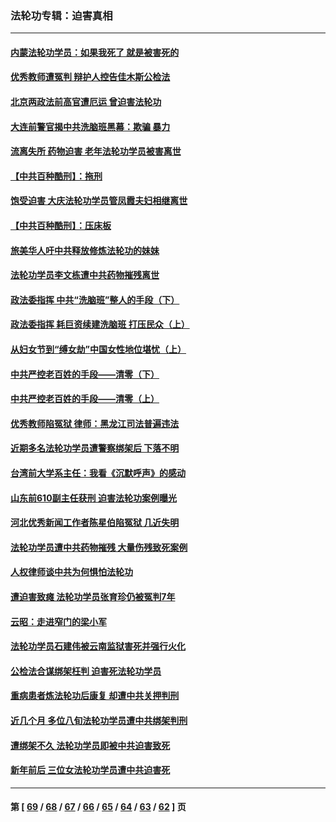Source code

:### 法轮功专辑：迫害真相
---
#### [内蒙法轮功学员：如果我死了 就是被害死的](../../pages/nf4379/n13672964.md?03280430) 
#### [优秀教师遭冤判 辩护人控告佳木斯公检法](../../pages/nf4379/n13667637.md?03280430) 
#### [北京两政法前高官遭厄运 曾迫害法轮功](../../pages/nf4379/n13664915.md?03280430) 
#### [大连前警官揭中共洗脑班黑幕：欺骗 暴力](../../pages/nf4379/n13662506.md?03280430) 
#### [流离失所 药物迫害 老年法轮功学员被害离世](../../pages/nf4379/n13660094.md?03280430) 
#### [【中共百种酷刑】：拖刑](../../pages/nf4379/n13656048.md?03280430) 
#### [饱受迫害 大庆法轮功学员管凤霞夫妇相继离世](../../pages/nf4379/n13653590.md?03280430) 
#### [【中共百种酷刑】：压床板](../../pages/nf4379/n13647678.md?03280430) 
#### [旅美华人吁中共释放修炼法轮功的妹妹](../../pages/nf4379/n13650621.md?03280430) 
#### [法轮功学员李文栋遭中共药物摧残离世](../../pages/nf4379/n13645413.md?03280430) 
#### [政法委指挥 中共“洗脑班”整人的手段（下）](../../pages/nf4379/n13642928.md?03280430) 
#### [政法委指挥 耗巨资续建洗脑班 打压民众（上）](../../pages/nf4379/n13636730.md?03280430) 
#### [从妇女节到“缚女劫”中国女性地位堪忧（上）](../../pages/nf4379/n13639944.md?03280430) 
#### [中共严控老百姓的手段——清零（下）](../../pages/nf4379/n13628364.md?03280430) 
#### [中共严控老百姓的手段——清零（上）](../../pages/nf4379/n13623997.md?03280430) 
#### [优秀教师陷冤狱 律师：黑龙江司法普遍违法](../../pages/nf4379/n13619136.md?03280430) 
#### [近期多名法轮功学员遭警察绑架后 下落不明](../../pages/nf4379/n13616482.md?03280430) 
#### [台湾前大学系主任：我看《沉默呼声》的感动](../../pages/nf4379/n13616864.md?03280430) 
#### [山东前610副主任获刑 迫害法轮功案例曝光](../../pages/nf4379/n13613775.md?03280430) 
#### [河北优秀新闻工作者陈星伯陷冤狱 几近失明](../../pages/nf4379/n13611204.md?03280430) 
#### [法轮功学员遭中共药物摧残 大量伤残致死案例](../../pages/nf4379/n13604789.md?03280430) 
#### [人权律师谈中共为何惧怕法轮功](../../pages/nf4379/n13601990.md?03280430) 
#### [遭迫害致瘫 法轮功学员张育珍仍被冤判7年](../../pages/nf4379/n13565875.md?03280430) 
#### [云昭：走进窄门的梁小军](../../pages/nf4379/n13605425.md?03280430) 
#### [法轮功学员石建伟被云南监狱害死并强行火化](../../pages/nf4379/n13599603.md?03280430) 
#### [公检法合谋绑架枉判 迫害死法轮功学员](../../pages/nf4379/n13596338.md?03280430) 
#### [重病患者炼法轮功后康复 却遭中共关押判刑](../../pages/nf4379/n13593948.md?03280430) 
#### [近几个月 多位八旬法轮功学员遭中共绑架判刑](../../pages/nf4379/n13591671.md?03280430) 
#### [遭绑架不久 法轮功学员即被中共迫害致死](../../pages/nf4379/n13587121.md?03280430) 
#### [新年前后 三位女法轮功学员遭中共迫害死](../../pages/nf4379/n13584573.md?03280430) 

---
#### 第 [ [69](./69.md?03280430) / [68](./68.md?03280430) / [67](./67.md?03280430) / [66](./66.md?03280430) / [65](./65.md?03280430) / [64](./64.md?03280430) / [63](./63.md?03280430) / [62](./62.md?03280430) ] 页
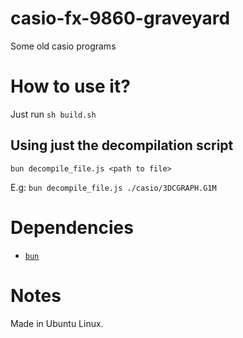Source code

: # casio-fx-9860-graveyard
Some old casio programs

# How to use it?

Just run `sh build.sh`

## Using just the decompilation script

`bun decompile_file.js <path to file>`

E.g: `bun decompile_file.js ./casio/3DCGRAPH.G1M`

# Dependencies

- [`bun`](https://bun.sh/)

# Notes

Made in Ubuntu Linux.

....

### WORK TASK
Render every line of the listing above as a numbered list, omitting blank lines and leaving the pictures out of the answer.

### RESULT FOR THIS EXERCISE
1. Source code
2. :### 法轮功专辑：迫害真相
3. ---
4. #### [内蒙法轮功学员：如果我死了 就是被害死的](../../pages/nf4379/n13672964.md?03280430) 
5. #### [优秀教师遭冤判 辩护人控告佳木斯公检法](../../pages/nf4379/n13667637.md?03280430) 
6. #### [北京两政法前高官遭厄运 曾迫害法轮功](../../pages/nf4379/n13664915.md?03280430) 
7. #### [大连前警官揭中共洗脑班黑幕：欺骗 暴力](../../pages/nf4379/n13662506.md?03280430) 
8. #### [流离失所 药物迫害 老年法轮功学员被害离世](../../pages/nf4379/n13660094.md?03280430) 
9. #### [【中共百种酷刑】：拖刑](../../pages/nf4379/n13656048.md?03280430) 
10. #### [饱受迫害 大庆法轮功学员管凤霞夫妇相继离世](../../pages/nf4379/n13653590.md?03280430) 
11. #### [【中共百种酷刑】：压床板](../../pages/nf4379/n13647678.md?03280430) 
12. #### [旅美华人吁中共释放修炼法轮功的妹妹](../../pages/nf4379/n13650621.md?03280430) 
13. #### [法轮功学员李文栋遭中共药物摧残离世](../../pages/nf4379/n13645413.md?03280430) 
14. #### [政法委指挥 中共“洗脑班”整人的手段（下）](../../pages/nf4379/n13642928.md?03280430) 
15. #### [政法委指挥 耗巨资续建洗脑班 打压民众（上）](../../pages/nf4379/n13636730.md?03280430) 
16. #### [从妇女节到“缚女劫”中国女性地位堪忧（上）](../../pages/nf4379/n13639944.md?03280430) 
17. #### [中共严控老百姓的手段——清零（下）](../../pages/nf4379/n13628364.md?03280430) 
18. #### [中共严控老百姓的手段——清零（上）](../../pages/nf4379/n13623997.md?03280430) 
19. #### [优秀教师陷冤狱 律师：黑龙江司法普遍违法](../../pages/nf4379/n13619136.md?03280430) 
20. #### [近期多名法轮功学员遭警察绑架后 下落不明](../../pages/nf4379/n13616482.md?03280430) 
21. #### [台湾前大学系主任：我看《沉默呼声》的感动](../../pages/nf4379/n13616864.md?03280430) 
22. #### [山东前610副主任获刑 迫害法轮功案例曝光](../../pages/nf4379/n13613775.md?03280430) 
23. #### [河北优秀新闻工作者陈星伯陷冤狱 几近失明](../../pages/nf4379/n13611204.md?03280430) 
24. #### [法轮功学员遭中共药物摧残 大量伤残致死案例](../../pages/nf4379/n13604789.md?03280430) 
25. #### [人权律师谈中共为何惧怕法轮功](../../pages/nf4379/n13601990.md?03280430) 
26. #### [遭迫害致瘫 法轮功学员张育珍仍被冤判7年](../../pages/nf4379/n13565875.md?03280430) 
27. #### [云昭：走进窄门的梁小军](../../pages/nf4379/n13605425.md?03280430) 
28. #### [法轮功学员石建伟被云南监狱害死并强行火化](../../pages/nf4379/n13599603.md?03280430) 
29. #### [公检法合谋绑架枉判 迫害死法轮功学员](../../pages/nf4379/n13596338.md?03280430) 
30. #### [重病患者炼法轮功后康复 却遭中共关押判刑](../../pages/nf4379/n13593948.md?03280430) 
31. #### [近几个月 多位八旬法轮功学员遭中共绑架判刑](../../pages/nf4379/n13591671.md?03280430) 
32. #### [遭绑架不久 法轮功学员即被中共迫害致死](../../pages/nf4379/n13587121.md?03280430) 
33. #### [新年前后 三位女法轮功学员遭中共迫害死](../../pages/nf4379/n13584573.md?03280430) 
34. ---
35. #### 第 [ [69](./69.md?03280430) / [68](./68.md?03280430) / [67](./67.md?03280430) / [66](./66.md?03280430) / [65](./65.md?03280430) / [64](./64.md?03280430) / [63](./63.md?03280430) / [62](./62.md?03280430) ] 页
36. Source code
37. : # casio-fx-9860-graveyard
38. Some old casio programs
39. # How to use it?
40. Just run `sh build.sh`
41. ## Using just the decompilation script
42. `bun decompile_file.js <path to file>`
43. E.g: `bun decompile_file.js ./casio/3DCGRAPH.G1M`
44. # Dependencies
45. - [`bun`](https://bun.sh/)
46. # Notes
47. Made in Ubuntu Linux.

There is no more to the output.